Safe Harbour, introduced in 2000, allows companies to transfer data on EU citizens to the US

The top court of the European Union on Tuesday has suspended an agreement that has allowed data-sharing between the EU and the US for the past 15 years, following months of increased tensions over spying and the protection of personal data.

The ruling by the Court of Justice of the European Union (CJEU) means that the more than 4,000 companies who depend upon the agreement, including major US companies such as Google, Facebook and Amazon, will need to rework their data-sharing practices in order to maintain compliance with the law.

Data-protection decision

data encryptionThe ruling was the court’s final decision in a data-protection case brought by 27-year-old Austrian law student Max Schrems against the Irish data protection commissioner.

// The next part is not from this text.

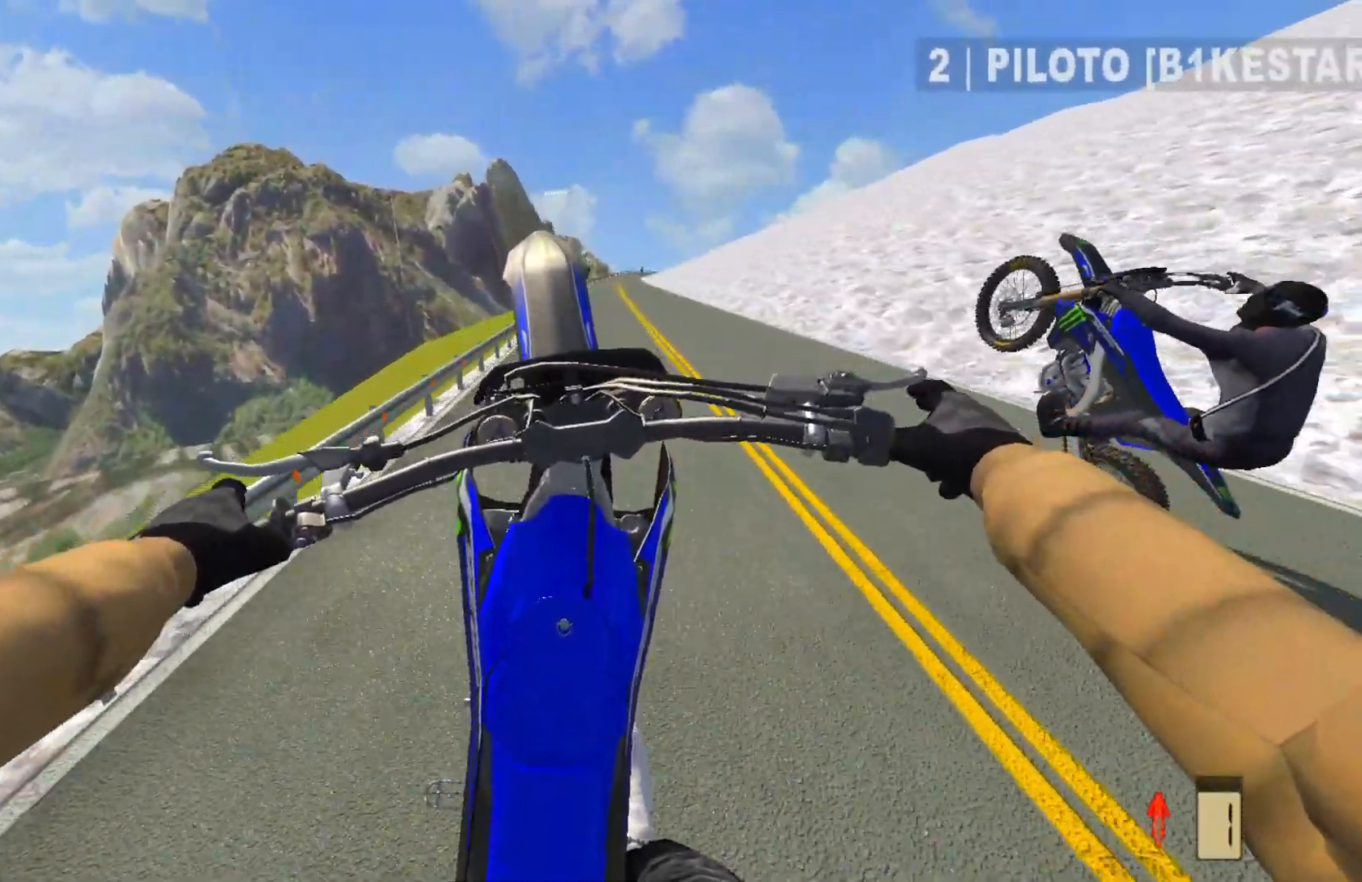
{"buttons": ["R2"], "left_stick": "center", "right_stick": "center", "events": []}
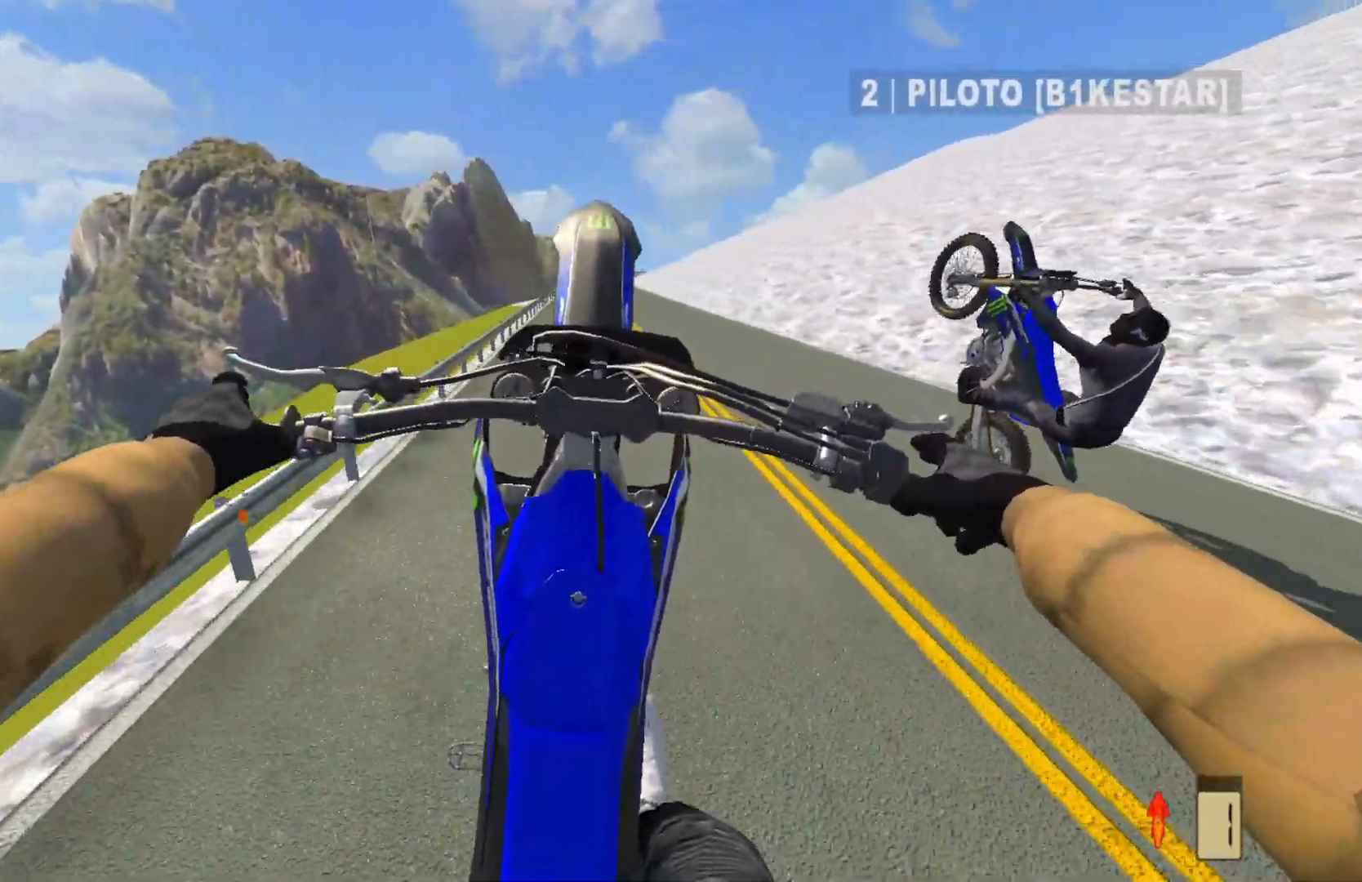
{"buttons": ["R2"], "left_stick": "center", "right_stick": "center", "events": []}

That case, in turn, was spurred by Schrems’ concerns over the collection of his personal data by Facebook, whose European headquarters is in Ireland, and the possibility that the data was being handed over to US intelligence services.

However, the so-called “Safe Harbour” agreement has been in question since 2013, when former NSA contractor Edward Snowden published documents revealing broad surveillance programmes carried out by the US government, including the collection of data from US Internet companies.

Following those leaks, the EU has been in negotiations with the US for a new Safe Harbour agreement that would place limits on government authorities’ access to transferred data.

An agreement on a new deal is thought to be close, but the invalidation of the current agreement, in place since 2000, is likely to create difficulties for many trans-Atlantic companies in the short term.

‘Invalid’ law

The court declared that the previous Safe Harbour deal was “invalid” as it takes data on European citizens outside the protection of European authorities.

The deal was originally intended to facilitate data-transfers to the US, a country whose data-protection regime is less stringent than that of the EU.

In September, the advocate-general of the European Court of Justice said in a legal opinion that Safe Harbour should be invalidated in light of “mass and indiscriminate surveillance” by the US government, in reference to the data-collection practices revealed by Snowden.

Last week the US Mission to the EU in Brussels disagreed, saying the opinion rested upon “numerous inaccurate assertions about the intelligence practices of the US”.


The Washington, DC-based Computer & Communications Industry Association (CCIA) on Tuesday urged the European Commission to issue guidance for the companies that depend upon Safe Harbour in order to ease the “uncertainty” caused by the court’s ruling.

“We expect that a suspension of Safe Harbor will negatively impact Europe’s economy, hurt small and medium-sized enterprises, and the consumers who use their services, the most,” said CCIA Europe director Christian Borggreen.

Industry observers said the invalidation of Safe Harbour could incur significant costs for trans-Atlantic companies as they rework their data-handling infrastructure, with costs potentially including a massive expansion of Europe-based data centre capacity.

The CJEU’s ruling comes at a time when companies are finding it increasingly difficult to ensure the security of individuals’ personal data, even within national borders, with massive data breaches becoming increasingly commonplace and data-protection complaints growing rapidly.

However privacy campaigners have welcomed the move.

“In the face of the Snowden revelations, it is clear that Safe Harbor is not worth the paper its written on,” said Jim Killock, executive director of the Open Rights Group. “We need a new agreement that will protect EU citizens from mass surveillance by the NSA.”